[Opening SOURCE TEXT section]
Zieria whitei

Scientific classification
- Kingdom: Plantae
- Clade: Tracheophytes
- Clade: Angiosperms
- Clade: Eudicots
- Clade: Rosids
- Order: Sapindales
- Family: Rutaceae
- Genus: Zieria
- Species: Z. whitei
- Binomial name: Zieria whitei J.A.Armstr. ex Duretto & P.I.Forst.

= Zieria whitei =

- Genus: Zieria
- Species: whitei
- Authority: J.A.Armstr. ex Duretto & P.I.Forst.

Species of shrub

Zieria whitei is a plant in the citrus family Rutaceae and is endemic to a small area of north Queensland. It is a dense, compact shrub with erect wiry branches, three-part leaves and groups of up to three white to pale pink flowers with four petals and four stamens. It is only known from two populations.
[Closing SOURCE TEXT section]
[Opening RECORDED DATA section]
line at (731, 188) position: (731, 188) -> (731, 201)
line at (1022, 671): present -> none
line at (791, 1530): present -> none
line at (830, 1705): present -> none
[Closing RECORDED DATA section]
QUESTIONS TO ANSWER
1. Translate this sentence from the Zieria whitei article into Spanish: "It is only known from two populations."
2. Reproduce everything in the Zieria whitei article from "Zieria whitei is" down to "from two populations.".
3. According to the Zieria whitei article, where is the plant endemic?
The lines come from a separate source, not from the Zieria whitei article.

SET OF ANSWERS
1. Solo se conoce en dos poblaciones.

2.
Zieria whitei is a plant in the citrus family Rutaceae and is endemic to a small area of north Queensland. It is a dense, compact shrub with erect wiry branches, three-part leaves and groups of up to three white to pale pink flowers with four petals and four stamens. It is only known from two populations.

3. A small area of north Queensland.